Can you output the part of the SageMaker Neo runtime page that runs from "MXNet on Raspberry" down to "the Raspberry Pi.", copied word for word?

Top of Selected excerpt

SageMaker Neo deep learning runtime

You can use the SageMaker Neo deep learning runtime to perform inference with optimized machine learning models on your Amazon IoT Greengrass devices. These models are optimized using the SageMaker Neo deep learning compiler to improve machine learning inference prediction speeds. For more information about model optimization in SageMaker, see the SageMaker Neo documentation.

Note

Currently, you can optimize machine learning models using the Neo deep learning compiler in specific Amazon Web Services Regions only. However, you can use the Neo deep learning runtime with optimized models in each Amazon Web Services Region where Amazon IoT Greengrass core is supported. For information, see How to Configure Optimized Machine Learning Inference.

MXNet versioning

Apache MXNet doesn't currently ensure forward compatibility, so models that you train using later versions of the framework might not work properly in earlier versions of the framework. To avoid conflicts between the model-training and model-serving stages, and to provide a consistent end-to-end experience, use the same MXNet framework version in both stages.

MXNet on Raspberry Pi

Greengrass Lambda functions that access local MXNet models must set the following environment variable:

MXNET_ENGINE_TYPE=NativeEngine

You can set the environment variable in the function code or add it to the function's group-specific configuration. For an example that adds it as a configuration setting, see this step.

Note

For general use of the MXNet framework, such as running a third-party code example, the environment variable must be configured on the Raspberry Pi.

Bottom of Selected excerpt
Top of Record extracts

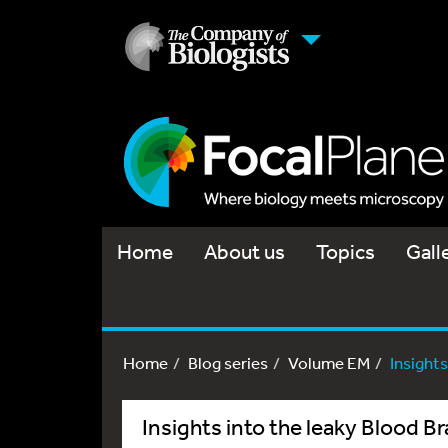
Home
About us
Topics
Gall
Home
Blog series
Volume EM
Insights
Insights into the leaky Blood Br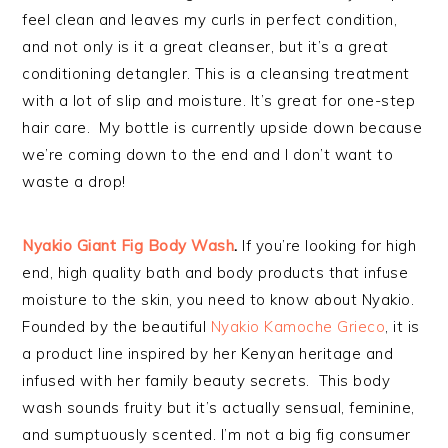
feel clean and leaves my curls in perfect condition,
and not only is it a great cleanser, but it’s a great
conditioning detangler. This is a cleansing treatment
with a lot of slip and moisture. It’s great for one-step
hair care. My bottle is currently upside down because
we’re coming down to the end and I don’t want to
waste a drop!
Nyakio Giant Fig Body Wash
.
If you’re looking for high
end, high quality bath and body products that infuse
moisture to the skin, you need to know about Nyakio.
Founded by the beautiful
Nyakio Kamoche Grieco
, it is
a product line inspired by her Kenyan heritage and
infused with her family beauty secrets. This body
wash sounds fruity but it’s actually sensual, feminine,
and sumptuously scented. I’m not a big fig consumer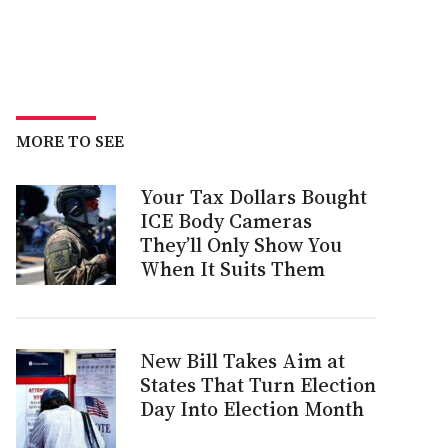
MORE TO SEE
Your Tax Dollars Bought
ICE Body Cameras
They’ll Only Show You
When It Suits Them
New Bill Takes Aim at
States That Turn Election
Day Into Election Month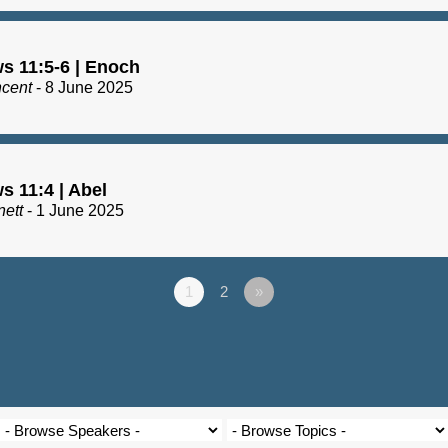
s 11:5-6 | Enoch
ncent
- 8 June 2025
s 11:4 | Abel
nett
- 1 June 2025
1
2
»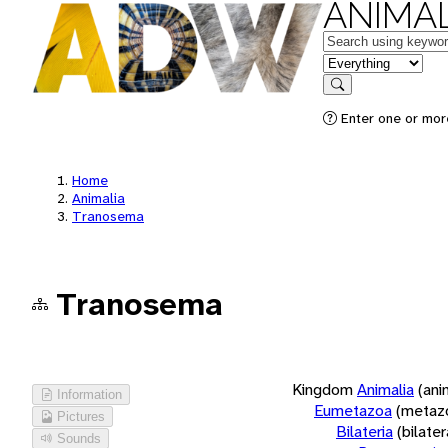
ANIMAL
Keywords
in feature
Search
Enter one or more
Home
Animalia
Tranosema
Tranosema
Kingdom
Animalia
(ani
Information
Eumetazoa
(metaz
Pictures
Bilateria
(bilate
Sounds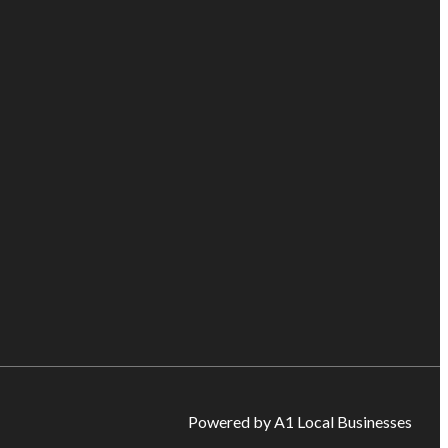
Powered by A1 Local Businesses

Bottom of Record extracts

Task result:
MXNet on Raspberry Pi

Greengrass Lambda functions that access local MXNet models must set the following environment variable:

MXNET_ENGINE_TYPE=NativeEngine

You can set the environment variable in the function code or add it to the function's group-specific configuration. For an example that adds it as a configuration setting, see this step.

Note

For general use of the MXNet framework, such as running a third-party code example, the environment variable must be configured on the Raspberry Pi.